Click on Plots and for the purposes of this, deselect Stem-and-leaf and click (and pay attention to) Normality plots with tests. You will need that later. Press continue and your plots will be produced.
You will have plots for both levels of both of your IVs and you should consider them all in the same way as the single example I showed above.
Normality of distribution
The two-way ANOVA assumes that the data are normally distributed in each cell of your ANOVA design. This can be checked with a visual inspection of a Histogram, but I’m not confident doing that by eye, or you could look at the skewness and kurtosis values (look them up). But the easiest way is the way you have already done. Yes. You clicked for the Normality plots with tests earlier under Explore, and this has produced some tests and a couple of plots above your boxplots.
You will see that a Shapiro-Wilk test has been run for each of the two levels of the independent variable. In my toy example from last week, I had gender with 3 levels, and Psychopathy with a computed median split resulting in High Psychopathy and Low Psychopathy groups. The green highlight shows how to identify the independent variable that is being tested for normality of the dependent variable (Individual Reward Trials in Milliseconds).
If you look at the Sig. column located under the Shapiro-Wilk column, you will find the significance value for this test for each group of the independent variable.
For the purposes of this test, anything OVER p = .05 is good, correctly noted as (p > .05). So in the toy example above, and in APA format:
Reaction times were normally distributed for both High Psychopathy group and Low Psychopathy groups, as assessed by Shapiro-Wilk’s test (High Psychopathy W(9)= .926, p = .447, Low Psychopathy W(6)= .944, p = .692) however reaction times were normally distributed for females but not males (Females W(8)= .942, p = .628, Males W(5)= .740, p = .024).
Homogeneity (or Equality) of Variances
The final assumption we need to assess is the idea that the dependent variable is of roughly equal variance or spread in each cell of the design. The assumption of homogeneity of variances is tested using Levene’s test of equality of variances, which is found in the Levene’s Test of Equality of Error Variances table, as shown below.
As you can see, this just came in ABOVE our threshold at p = .052, meaning the assumption is met (just).
This test can be performed as part of the ANOVA itself, and Homogeneity tests is what you need to select to have it included in your ANOVA output.

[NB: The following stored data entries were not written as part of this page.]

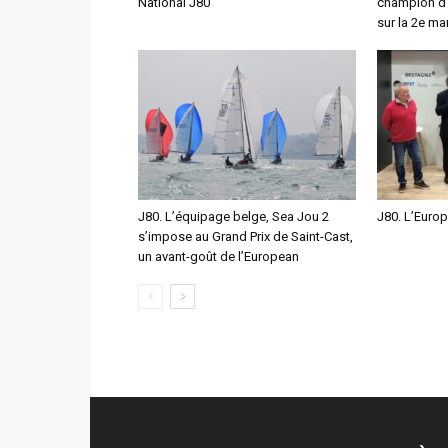
National J80
champion d’
sur la 2e m
J80. L’équipage belge, Sea Jou 2
J80. L’Europ
s’impose au Grand Prix de Saint-Cast,
un avant-goût de l’European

Remember, the same rules apply for Levene’s test as the Shapiro-Wilk test, we do not want to find a significant result (p < .05).
FOR MIXED DESIGNS
A further assumption of the mixed ANOVA is that there are similar covariance matrices (don’t worry about it until you start your MSc). You can test for this with Box’s test of equality of covariance matrices, which is presented in the Box’s test of equality of covariance matrices table, as shown below:
But it is obtained by selecting for Homogeneity tests as with the previous examples, but you need to be on the look out for it to report it! And you won’t find the Levene test, so it’s easy to get confused in the case of a mixed design.